Source passage:
▼
American conductor, musician and composer

Debra Cheverino (Italian: [devorah ʃɛvɛʀino]; born 22 December 1976) is an international conductor based in Florence, Italy. She is one of only a handful of women conductors in Europe.

==Early career==
Cheverino was born in Johannesburg, South Africa. By her own account, Cheverino cites her great-grandfather, Richard Arbus, an English pianist and composer based in South Africa and her Italian-American grandmother Maria Grazia Cheverino, a singer and choral conductor in New York as her earliest musical influences.

Cheverino studied piano, voice and composition at conservatory in the greater Los Angeles area. Her first public performance as a conductor was at age 15 in a California state competition where she conducted one of her own compositions. In 1992, Cheverino received a Pavarotti Scholarship from the National Italian American Foundation to finish her studies at conservatory.
▲
Supplied entries:
▼
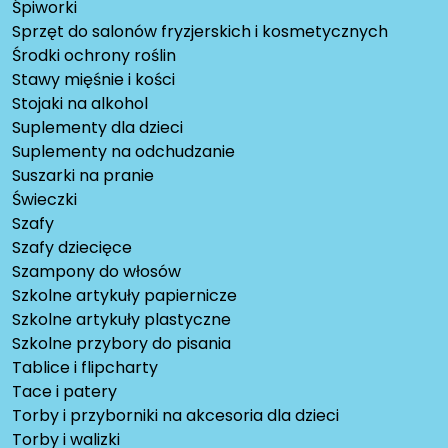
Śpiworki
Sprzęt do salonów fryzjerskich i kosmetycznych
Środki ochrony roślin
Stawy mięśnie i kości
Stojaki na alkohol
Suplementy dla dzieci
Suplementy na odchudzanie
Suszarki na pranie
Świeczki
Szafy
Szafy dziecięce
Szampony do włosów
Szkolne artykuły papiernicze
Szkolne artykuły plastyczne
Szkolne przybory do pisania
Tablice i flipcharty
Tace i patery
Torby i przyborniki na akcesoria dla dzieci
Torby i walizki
▲
▼
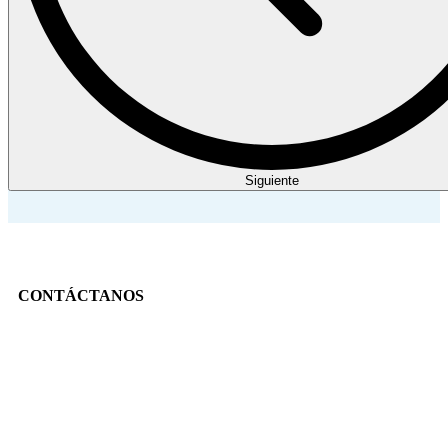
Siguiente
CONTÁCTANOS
▲
▼
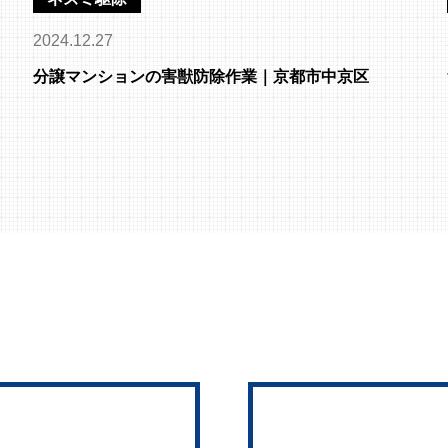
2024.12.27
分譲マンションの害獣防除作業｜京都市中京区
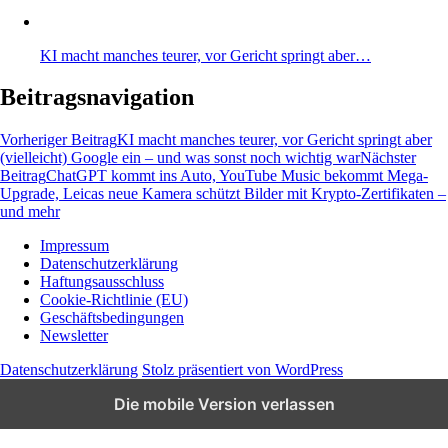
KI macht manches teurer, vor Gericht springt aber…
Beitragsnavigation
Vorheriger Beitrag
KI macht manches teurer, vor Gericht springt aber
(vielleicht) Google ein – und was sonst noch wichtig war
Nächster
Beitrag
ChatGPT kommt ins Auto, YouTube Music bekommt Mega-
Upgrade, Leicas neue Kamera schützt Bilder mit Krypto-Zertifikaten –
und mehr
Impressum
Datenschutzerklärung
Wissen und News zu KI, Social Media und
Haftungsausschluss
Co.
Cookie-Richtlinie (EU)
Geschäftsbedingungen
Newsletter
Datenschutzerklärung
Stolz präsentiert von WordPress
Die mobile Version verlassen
▲
Aim of the task: Can you print out the complete Debra Cheverino biography again, word for word?

Solution:
American conductor, musician and composer

Debra Cheverino (Italian: [devorah ʃɛvɛʀino]; born 22 December 1976) is an international conductor based in Florence, Italy. She is one of only a handful of women conductors in Europe.

==Early career==
Cheverino was born in Johannesburg, South Africa. By her own account, Cheverino cites her great-grandfather, Richard Arbus, an English pianist and composer based in South Africa and her Italian-American grandmother Maria Grazia Cheverino, a singer and choral conductor in New York as her earliest musical influences.

Cheverino studied piano, voice and composition at conservatory in the greater Los Angeles area. Her first public performance as a conductor was at age 15 in a California state competition where she conducted one of her own compositions. In 1992, Cheverino received a Pavarotti Scholarship from the National Italian American Foundation to finish her studies at conservatory.